Algebraic theory is also a very fruitful field to mine for new language features. For example, many of the features and concepts underlying typed functional languages were discovered almost half a century ago in that context. Since number systems, spaces and topology are essentially algebraic, and they underly (at least conceptually) the vast majority of modern physics, you can also expect that eventually functional languages will be the best languages for programming scientific applications, since they will provide the most obvious mapping between language- and domain-specific concepts.

As for business applications, I am content to leave those to better minds. :)

scruzia - Re: Richard Hamming: You and Your Research  blueArrow
8/7/2002; 3:32:29 PM (reads: 3408, responses: 1)
Me: "In industry, program specs almost always change during program development ..."

Frank: "I don't see how that bears on static vs. dynamic typing."

It doesn't; it is one of the reasons why "the notion that bugs cannot be caught while writing the program" is an axiom in industry.

Thanks for the link to Mitchell's book.
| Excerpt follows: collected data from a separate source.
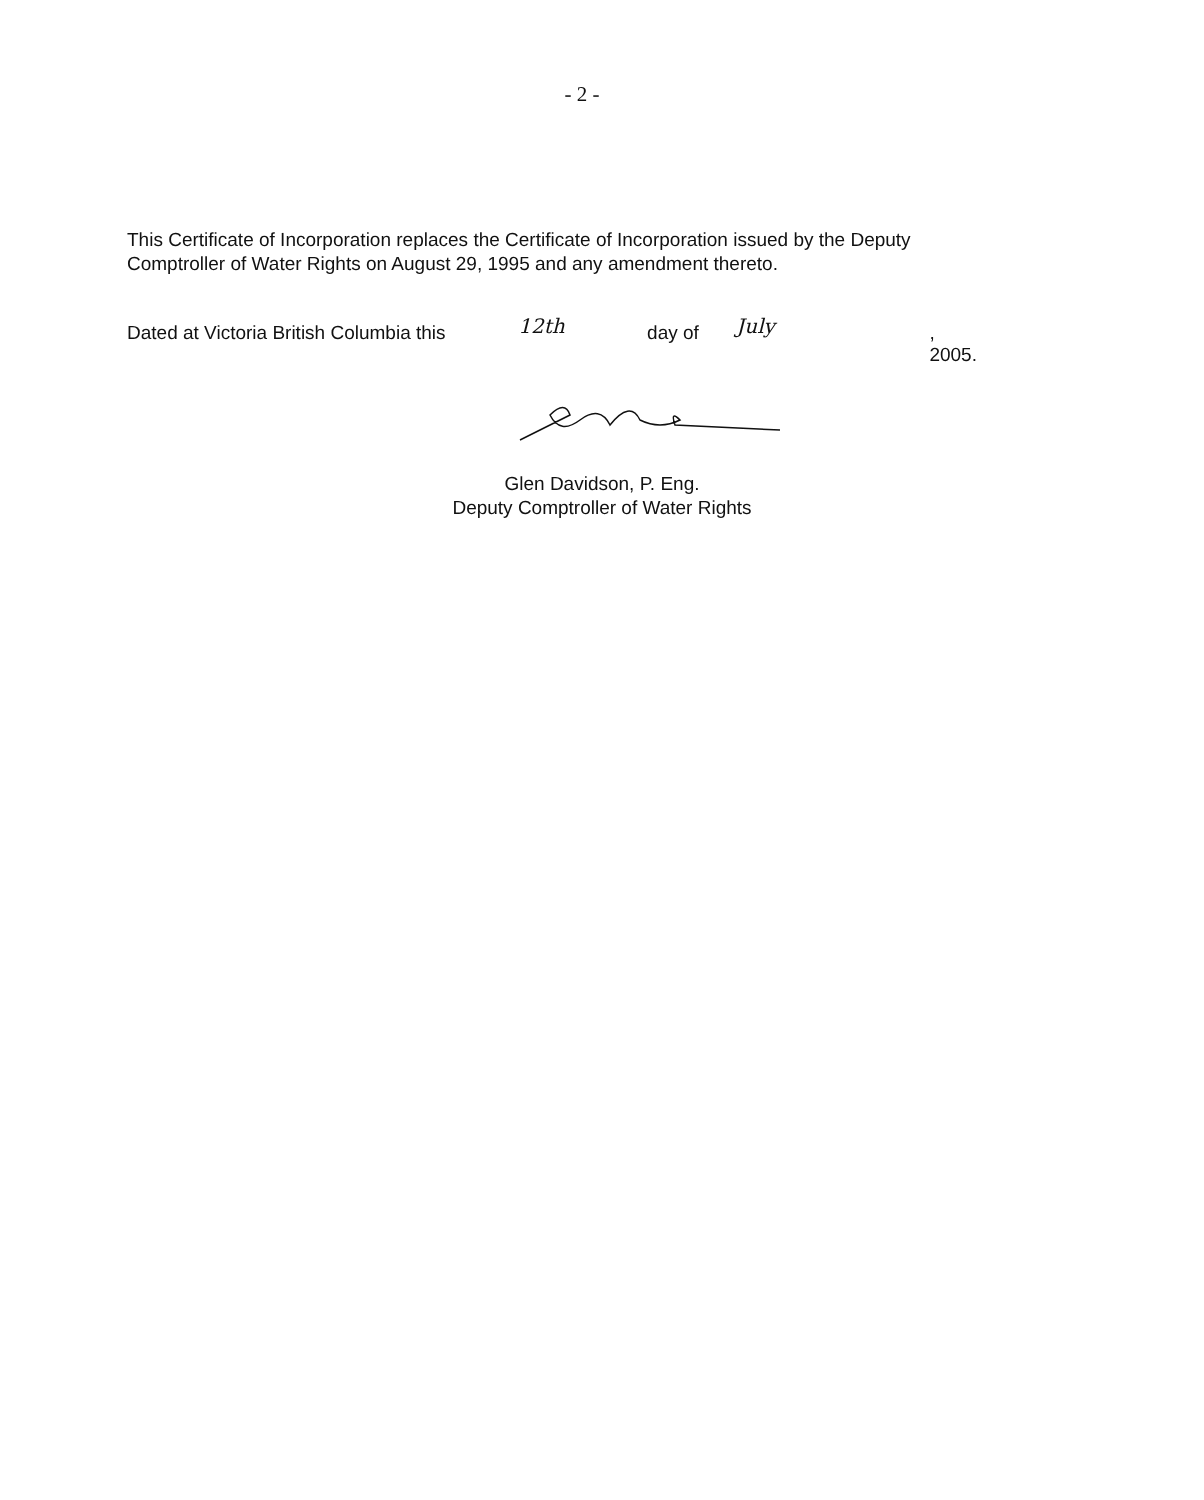- 2 -
This Certificate of Incorporation replaces the Certificate of Incorporation issued by the Deputy Comptroller of Water Rights on August 29, 1995 and any amendment thereto.
Dated at Victoria British Columbia this 12th day of July , 2005.
Glen Davidson, P. Eng.
Deputy Comptroller of Water Rights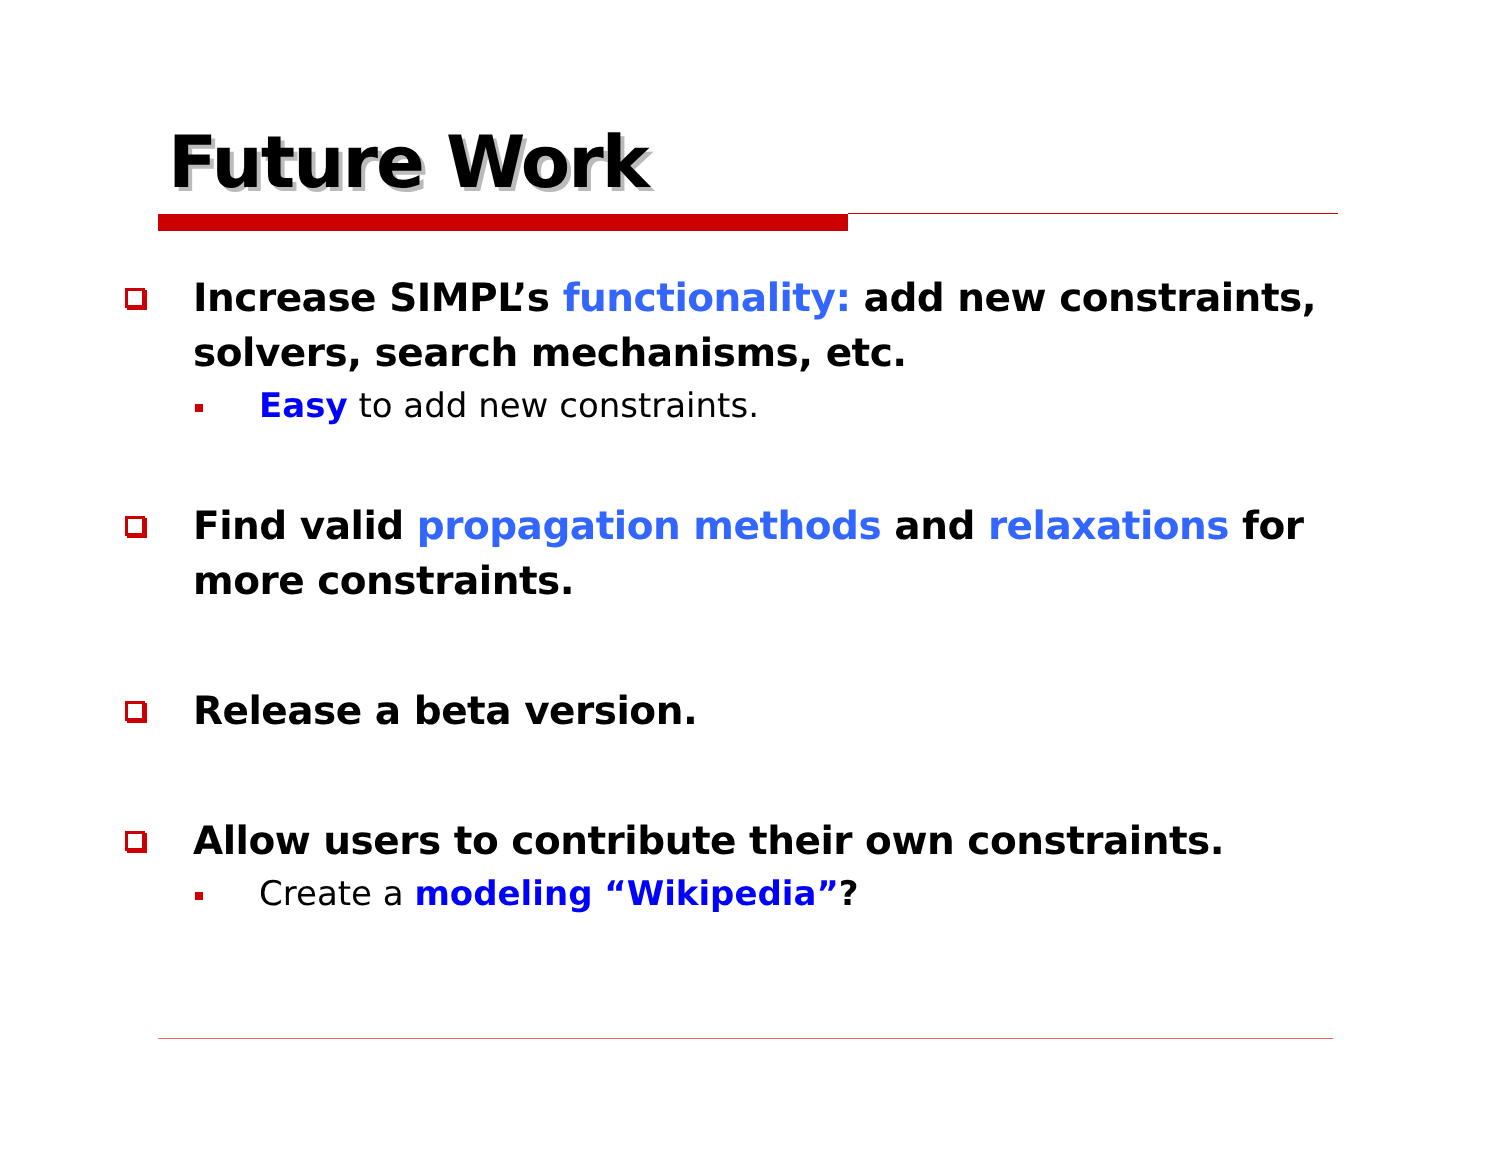Future Work
Increase SIMPL’s functionality: add new constraints, solvers, search mechanisms, etc.
Easy to add new constraints.
Find valid propagation methods and relaxations for more constraints.
Release a beta version.
Allow users to contribute their own constraints.
Create a modeling “Wikipedia”?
I still disagree about the importance of syntax, marketing and popularity. I'd love to get to do more of my work-day programming in Haskell instead of C, but Haskell isn't popular enough in industry yet, despite its clear technical superiority.

Frank Atanassow - Re: Richard Hamming: You and Your Research  blueArrow
8/8/2002; 5:45:22 AM (reads: 3522, responses: 0)
If two programs do not at least satisfy the same specification, you can hardly call them the "same", can you?

Ehud Lamm - Re: Richard Hamming: You and Your Research  blueArrow
8/8/2002; 10:46:16 AM (reads: 3402, responses: 0)
My point re the diversity of approaches was not meant to be about programming language research general but about language design. Here the diversity shows, since the Schemers work on problems that are quite different than the what the Ml-ers or Haskellites find interesting.

I guess you say this because I harp on so much about algebraic methods...

Well, I was trying to lure you into joining the discussion but I agree that algebraic methods are interesting and the research about them quite fruitful.

Adewale Oshineye - Re: Richard Hamming: You and Your Research  blueArrow
8/13/2002; 8:48:23 PM (reads: 3313, responses: 1)
If anyone is interested in the intractable problems you may like this article by Watts Humphrey, "Why don't they practice what they preach?, that looks at the problem of getting software engineers to adopt more effective techniques. This is relevant to the question of getting functional and object-functional languages into the mainstream. I tend to feel that the PSP (and a lot of the work the SEI does) is too documentation focussed but the section on "The Problem of Improving Personal Practices" lists 4 reasons why programmers don't use the best available methods/techniques/languages.
  1. Bad habits established whilst writing small programs
  2. Reinforcement of the bad habits they acquired earlier
  3. Cynicism about the benefits of any technology they don't already know
  4. No impetus to change practices/tools that seem to work well enough

Ehud Lamm - Re: Richard Hamming: You and Your Research  blueArrow
8/15/2002; 3:11:34 AM (reads: 3390, responses: 0)
One of the good things about learning programming in a university is that it is possible to introduce students to advanced tools and techniques, some of which are still not industrial strength or are not yet accepted by the marketplace.

Using Haskell for example, and insisting students prove their programs correct.